I would also say go ahead and clip her atleast for now.


----------



## Laura (Jul 30, 2007)

I also agree birds should be able to fly, but if its becoming a problem I have no problem with clipping them especially if it comes to safety all of mine were and are clipped a little bit so they can still fly but not the crazy flying around the room, I am in the same kind of prediciment with Hollie she was clipped at the breeders but still able to fly just not very well she keeps going up and landing some where she shouldn't and once into the window thankfully she wasn't hurt so I think I am going to have to clip her a little more for her own safety and for bonding purposes I don't think she had a ton of human interaction in the last few weeks.


----------



## Sophia (Aug 11, 2007)

Like I said they should be able to fly, but clipping there wings isn't that bad If it is just for there safety & taming


----------



## poppabill (Dec 11, 2007)

*Wing Clipping*

I have to agree Bea, i allways clip wings on my birds once they fly a little. I let them use them a couple times then i clip them. They are a lot easier to train and make friendley that way, plus you dont have to fear them going out the door to the nearest tree and its happened to me.
Before i sell a bird i clip the wings and nails if needed. Yesterday and today i clipped 8 birds wings and nails, well me and my wife that is.
I clip wings for folks around here that i have sold birds to or that know me and most think its a lot easier to keep the wings clipped, there are a few who leave them in full flight becouse they enjoy them flying around there house or room...so be happy... HO HO HO Seasons Greetings...Bill


----------



## Bea (Jul 26, 2007)

poppabill said:


> Before i sell a bird i clip the wings and nails if needed.


I think that's a really good idea. It means you won't get a phone call in the first few days saying "oops, my new bird i bought off you just flew out the window".


----------



## xxxSpikexxx (Jul 30, 2007)

Spike can fly now but he rarely does so Iam not going to clip him and I will see how it goes. He is also keeping his tail feathers  Lets hope he does not break them off again.


----------



## Plukie (Aug 26, 2007)

I haven't clipped Dooby, I like to see him fly around, but having said that........I'm not against clipping as such, it's up to the individual person's needs.


----------



## Sophia (Aug 11, 2007)

I haven't clipped Earl or Little Bill's wings & I am not planning too, they enjoy flying too much. And I love to see them fly aswell


----------



## Aly (Jul 30, 2007)

Plukie said:


> it's up to the individual person's needs.
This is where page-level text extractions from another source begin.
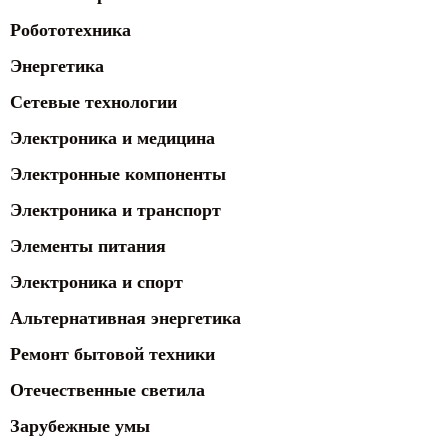
Робототехника
Энергетика
Сетевые технологии
Электроника и медицина
Электронные компоненты
Электроника и транспорт
Элементы питания
Электроника и спорт
Альтернативная энергетика
Ремонт бытовой техники
Отечественные светила
Зарубежные умы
I agree. It's a decision between you and your birdie. Mother knows best.


----------



## Sophia (Aug 11, 2007)

Babyluv12 said:


> I agree. It's a decision between you and your birdie. Mother knows best.


LOL!! 
P.S I can't send you anymore PM's Aly because your inbox is full. But your siggy is fine now


----------



## Aly (Jul 30, 2007)

sophiay said:


> LOL!!
> P.S I can't send you anymore PM's Aly because your inbox is full. But your siggy is fine now



I just realized that..thanks.


----------



## Bea (Jul 26, 2007)

Plukie said:


> I haven't clipped Dooby, I like to see him fly around,


I like to see them fly around too.  But when all 6 of my indoor birds take off around the lounge room at once!!!  DUCK FOR COVER!!


----------



## Aly (Jul 30, 2007)

Bea said:


> I like to see them fly around too.  But when all 6 of my indoor birds take off around the lounge room at once!!!  DUCK FOR COVER!!


Oh don't I know what you mean! The budgies seem to think it's funny to make it look like they're going straight for my head and then dive back up..lol


----------



## kyliesmom07 (Dec 11, 2007)

awww I want one to be evil to me like that


----------



## Laura (Jul 30, 2007)

Bea said:


> I like to see them fly around too.  But when all 6 of my indoor birds take off around the lounge room at once!!!  DUCK FOR COVER!!


don't you just love that when one starts flying around they all have to do it....hehe I have had to duck on quite a few occasions


----------



## kyliesmom07 (Dec 11, 2007)

Well other than the minor foot problem todays cuddle/training time went really well. I think its helped greatly.


----------



## Aly (Jul 30, 2007)

kyliesmom07 said:


> Well other than the minor foot problem todays cuddle/training time went really well. I think its helped greatly.


I'm glad. She'll get better and better-just watch.


----------